Los gorilas y cualquier otro primate superior pueden manejar un palito, pueden incluso resolver problemas propios de un niño de tres meses. Poco más. Solamente hay una especie, extraña, anómala en la fauna en donde hay algo que va más allá: los delfines. Hay “algo” en los delfines que va más allá de lo animal. Los he visto seguir a los barcos, acercarse a las lanchas con el motor parado en pleno Mediterráneo. Y cuando los he tenido cerca he percibido algo que me ha estremecido: de alguna manera, os puedo asegurar, que están más cerca de lo humano que cualquier primate superior. Casi diría que el ser humano es el rey de la superficie y análogo título le corresponde al delfín como rey de las aguas. Pero esta es otra historia que nada tiene que ver con lo que nos proponíamos en estas líneas: estudiar la psicología de los amantes de los animales.

Qué entendemos por amar a los animales

¿De qué está hecha la psicología de la estirada fémina que pasea por los bulevares acompañada de una mascota ridículamente atusada con lacitos que hace juego con el bolso o con los zapatos? ¿Y en qué tienen la cabeza esas chicas que anteayer, en Bruselas, mostraron su exultante anatomía a pelo, tiradas en el suelo con banderillas de atrezzo sobre el lomo protestando contra las corridas de toros? ¿Y qué me dicen de los que responden a la llamada de la ONG “Adopt an Orangután” o de Jane Goodall que prefiere la compañía de qué se yo que especie de primates? He conocido a mujeres maduras que tenían hasta 12 gatos en su propia casa que destilaba un insoportable hedor… a gato. Y también he conocido a una escultural vedette de El Molino alimentar cada mañana con la “cordilla” de los años 60 a una treintena de gatos del barrio (santa mujer, ésta). Finalmente, he conocido a algún propietario de perros que se esforzaba en mantener una postura tan fiera como su mascota, hasta el punto de que se sabía quien era el ser humano por los ojos de inteligencia del perro… ¿Cuál es la psicología de toda esta gente?

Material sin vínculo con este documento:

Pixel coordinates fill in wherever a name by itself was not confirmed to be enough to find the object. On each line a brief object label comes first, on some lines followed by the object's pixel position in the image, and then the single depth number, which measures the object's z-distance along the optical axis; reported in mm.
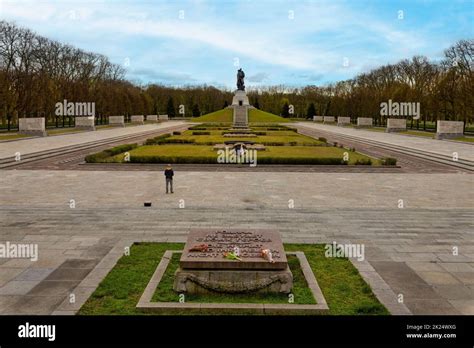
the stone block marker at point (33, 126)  47656
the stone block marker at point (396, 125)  66688
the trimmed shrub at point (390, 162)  27359
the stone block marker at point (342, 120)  94438
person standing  17969
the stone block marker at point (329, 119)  108375
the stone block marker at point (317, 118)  117075
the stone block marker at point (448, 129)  49062
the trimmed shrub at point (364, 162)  27055
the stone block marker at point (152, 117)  102375
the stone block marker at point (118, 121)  77419
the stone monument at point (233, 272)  7391
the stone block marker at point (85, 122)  63962
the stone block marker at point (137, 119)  92625
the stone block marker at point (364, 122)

Hemos buscado en Internet y no hemos encontrado ninguna referencia válida que nos ayude en estas líneas, así que lo fiaremos todo a nuestras observaciones empíricas.

Lo primero sería definir exactamente cuál es el objeto de este artículo: definir la psicología y las motivaciones profundas de los amantes de los animales. Ya… ¿y qué es un “amante de los animales”? Es alguien que se siente más próximo a los animales de lo que es normal en su entorno cultural y antropológico. Si yo alimento a mis gallinas con pan mojado, hierba verde primorosamente cortada por mí mismo, maíz molido, y algo de pienso… estoy haciendo lo normal. Sé que así darán huevos grandes, de cáscara resistente y yema casi impenetrable de color amarillo rojizo, de lo contrario pondrán una especie de cagarro ovoide que dentro contiene algo parecido a una yema que suerte hay si no se rompe al abrirlo. Se que cuando, incubada por la gallina o salida de la incubadora, aparece el poyuelo, tengo que apresurarme a colocarlo bajo una lámpara de calor o sucumbirá y debo hacerlo sea que sea la hora del día o de la noche, y si quiero que sobreviva la mayoría deberé cuidarlo yo, en lugar de su propia madre. Esto es lo que he aprendido y que me han enseñado otros campesinos.

Ahora bien, si por una irreprimible tendencia a “amar a mis gallinas” las alimento con paella y puré de patatas enriquecido con queso fundido y si coloco a los poyuelos sobre un lecho de rosas y cubiertas con palio de seda, no estaré demostrando el amor hacia mis gallinas sino una anormalidad similar a la de aquellos que prefieren que a su compañera las monte en mastín que un amigo o, sin ir más lejos, él mismo.

Las condiciones antropológicas y culturales son las que definen el comportamiento “normal” con los animales. Las corridas de toros son propias de nuestra cultura mediterránea, pero no pidamos a un finlandés o a un negrito del Ngoron-goro que las ame con locura, ni siquiera que las entienda. Una filia normal puede pasar a ser fobia en otro marco antropológico. Dicen que los árabes –así lo he oído desde pequeño pero nunca he tenido ocasión de experimentarlo- muestran su satisfacción por una comida eructando, algo que sería una guarrada de tomo y lomo en nuestro marco geográfico.

La normalidad es lo que da el tono y hace que un comportamiento sea “normal” o neurótico.

El problema es que en estos tiempos de multiculturalidad, mestizaje y demás chorraditas telecomandadas en estos tiempos de buen rollito y originalidades varias, la noción de “normalidad” está más que desvirtuada. De ahí que la recuperación de un paradigma de normalidad sea la más alta tarea a la que puede aspirar nuestra generación en estos tiempos de crisis generalizada.